I have been developing a theory that our stuff multiplies at night when we’re not watching. OK, so it isn’t a particularly rational theory, but admit it, how often do you look around and say “where did all this stuff come from!?”
This seems to be a universal problem in the developed world. No one seems to be immune from the plague of ever expanding piles of possessions. It is especially scary that even for those of us who live in monasteries stuff has a way of accumulating, multiplying and taking up all the space that we allot for it. Even monks and nuns aren’t immune from the tentacles of stuff.
St. Benedict, the founder of monastic life in the west, lived long before the era of cheap, disposable goods. But even in the 6th century when he wrote his rule for monks, he knew the dangers of accumulation. Although Benedict is generally very flexible and pragmatic about monastic life he takes a particularly hard line on the subject of possessions (the polite word for “stuff”). He says “….without an order from the abbot [leader of the monastery], no one may presume to give, receive 3or retain anything as his own, nothing at all—not a book, writing tablets or stylus—in short, not a single item, 4especially since monks may not have the free disposal even of their own bodies and wills. Rule of Benedict chapter 33:2-4
Unlike modern people Benedict wasn’t just worried that his monks would run out of room for their stuff, he knew that the danger was much deeper and more insidious. He knew that our possessions change how we think. The more we own the less freedom we have. Our belongings start to control our lives. Pretty soon we think we “need” all kinds of things. Next, our life is oriented towards accumulating those things that we have convinced ourselves we can’t live without. We need to work harder, make more money, spend more time shopping for all the belongings that we “have to have” or that we simply want in order to make us feel better. Before long we need more space for our possessions, we spend all kinds of time caring for them, maintaining them, sorting through them, cleaning them, getting rid of them, worrying about them. In other words pretty soon we don’t own stuff, it owns us.

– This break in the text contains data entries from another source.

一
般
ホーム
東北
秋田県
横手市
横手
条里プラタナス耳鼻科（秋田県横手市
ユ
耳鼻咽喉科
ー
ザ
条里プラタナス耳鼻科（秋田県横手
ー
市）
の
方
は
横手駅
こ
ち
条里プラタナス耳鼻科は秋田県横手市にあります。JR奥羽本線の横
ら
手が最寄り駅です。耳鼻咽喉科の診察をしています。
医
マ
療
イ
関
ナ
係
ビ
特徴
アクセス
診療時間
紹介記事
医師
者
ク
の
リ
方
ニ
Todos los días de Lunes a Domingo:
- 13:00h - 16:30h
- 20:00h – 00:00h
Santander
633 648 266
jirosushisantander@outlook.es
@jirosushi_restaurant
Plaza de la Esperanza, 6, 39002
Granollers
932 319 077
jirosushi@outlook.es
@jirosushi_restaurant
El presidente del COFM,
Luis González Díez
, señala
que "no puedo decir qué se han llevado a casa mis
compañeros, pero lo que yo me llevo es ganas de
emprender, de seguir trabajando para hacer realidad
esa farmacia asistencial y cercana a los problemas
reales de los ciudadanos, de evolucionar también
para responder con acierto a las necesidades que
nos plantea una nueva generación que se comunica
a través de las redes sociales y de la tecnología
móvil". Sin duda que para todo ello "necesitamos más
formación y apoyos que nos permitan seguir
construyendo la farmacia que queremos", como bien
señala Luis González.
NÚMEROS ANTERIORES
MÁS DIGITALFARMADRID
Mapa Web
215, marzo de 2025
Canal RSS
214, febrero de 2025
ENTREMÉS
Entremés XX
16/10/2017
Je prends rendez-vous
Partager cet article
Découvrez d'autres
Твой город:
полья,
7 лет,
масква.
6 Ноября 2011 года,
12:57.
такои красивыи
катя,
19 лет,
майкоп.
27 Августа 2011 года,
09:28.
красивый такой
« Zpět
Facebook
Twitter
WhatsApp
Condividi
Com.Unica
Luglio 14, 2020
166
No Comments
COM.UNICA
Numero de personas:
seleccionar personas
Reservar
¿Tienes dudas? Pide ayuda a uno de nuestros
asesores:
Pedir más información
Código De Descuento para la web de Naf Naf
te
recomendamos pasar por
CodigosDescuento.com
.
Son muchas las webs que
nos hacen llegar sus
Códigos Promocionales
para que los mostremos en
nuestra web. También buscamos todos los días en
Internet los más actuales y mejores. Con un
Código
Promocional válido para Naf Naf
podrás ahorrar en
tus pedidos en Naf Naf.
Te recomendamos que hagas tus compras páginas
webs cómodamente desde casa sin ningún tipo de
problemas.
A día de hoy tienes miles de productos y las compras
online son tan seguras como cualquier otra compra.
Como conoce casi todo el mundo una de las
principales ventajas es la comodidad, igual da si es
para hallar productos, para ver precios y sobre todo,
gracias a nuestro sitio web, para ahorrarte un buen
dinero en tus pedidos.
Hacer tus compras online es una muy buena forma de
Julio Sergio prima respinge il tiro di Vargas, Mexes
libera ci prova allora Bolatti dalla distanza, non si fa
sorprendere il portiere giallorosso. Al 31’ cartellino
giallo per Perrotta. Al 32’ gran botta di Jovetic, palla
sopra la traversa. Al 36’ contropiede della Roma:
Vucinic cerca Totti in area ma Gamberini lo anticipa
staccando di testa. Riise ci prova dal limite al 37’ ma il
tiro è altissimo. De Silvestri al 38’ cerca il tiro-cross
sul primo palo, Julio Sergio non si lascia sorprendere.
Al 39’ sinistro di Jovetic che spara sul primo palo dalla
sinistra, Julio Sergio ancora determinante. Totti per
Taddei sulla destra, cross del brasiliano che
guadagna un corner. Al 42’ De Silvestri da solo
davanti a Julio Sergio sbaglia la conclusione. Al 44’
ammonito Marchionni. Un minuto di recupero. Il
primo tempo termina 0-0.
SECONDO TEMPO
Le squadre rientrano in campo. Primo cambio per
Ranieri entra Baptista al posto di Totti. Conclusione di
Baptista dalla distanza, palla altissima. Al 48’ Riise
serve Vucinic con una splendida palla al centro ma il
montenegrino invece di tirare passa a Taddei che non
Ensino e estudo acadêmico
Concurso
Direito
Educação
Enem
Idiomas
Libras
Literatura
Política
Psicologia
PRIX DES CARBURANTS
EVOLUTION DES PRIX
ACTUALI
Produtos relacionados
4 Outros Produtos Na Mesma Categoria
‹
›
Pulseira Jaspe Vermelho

When our stuff starts to own us, rather than vice versa, we have lost a fundamental sense of freedom. For Christians and other people of faith there is a fundamental freedom in knowing and experiencing the reality that everything, our very lives, are a gift from God. Ultimately, as Benedict reminds his monks, we don’t own anything, all that we think we own is really a gift that we don’t necessarily or even particularly deserve. If we are able to truly embrace this reality then there is a paradoxical freedom. If we aren’t entitled to anything, much less a house full of stuff, then we can begin to be grateful. Instead of complaining, feeling empty, focused on what we want, we can begin to just appreciate the gift of our most basic and fundamental possessions. Most of us live in houses that are palatial by the world’s standards. We feast at vast banquets every day. We have hot, running water on demand. Automobiles take us wherever we want to go, whenever we want to go. And those are just the material possessions.
Even those of us who live the contemporary monastic way of life don’t live up to Benedict’s strict standards. We don’t own a lot (we don’t have enough room to accumulate a lot!) but we do have personal possessions. But we do make a commitment to struggle with the siren song of stuff. In the monastery our temptations may not be much different from those outside the monastery but by living in community with a common commitment to a simple life centered on God, we can perhaps accumulate less stuff and become less enmeshed in its grip. Monastic life is a chance to begin to divest ourselves of a sense of entitlement. We have to take a cold, hard look at what we really need and not just what we want. It isn’t easy, one person’s “want” is another person’s “need.” But hopefully our common struggle is a witness that if we begin to disentangle ourselves from the tentacles of our possessions there is a possibility for a life of freedom, gratitude and peace, a reward that seems more than worth the cost of a lot of stuff. When we begin to really divest ourselves of our sense of entitlement, when we reach a place where we can just give thanks for what we have, then perhaps that is the place where transformation really begins.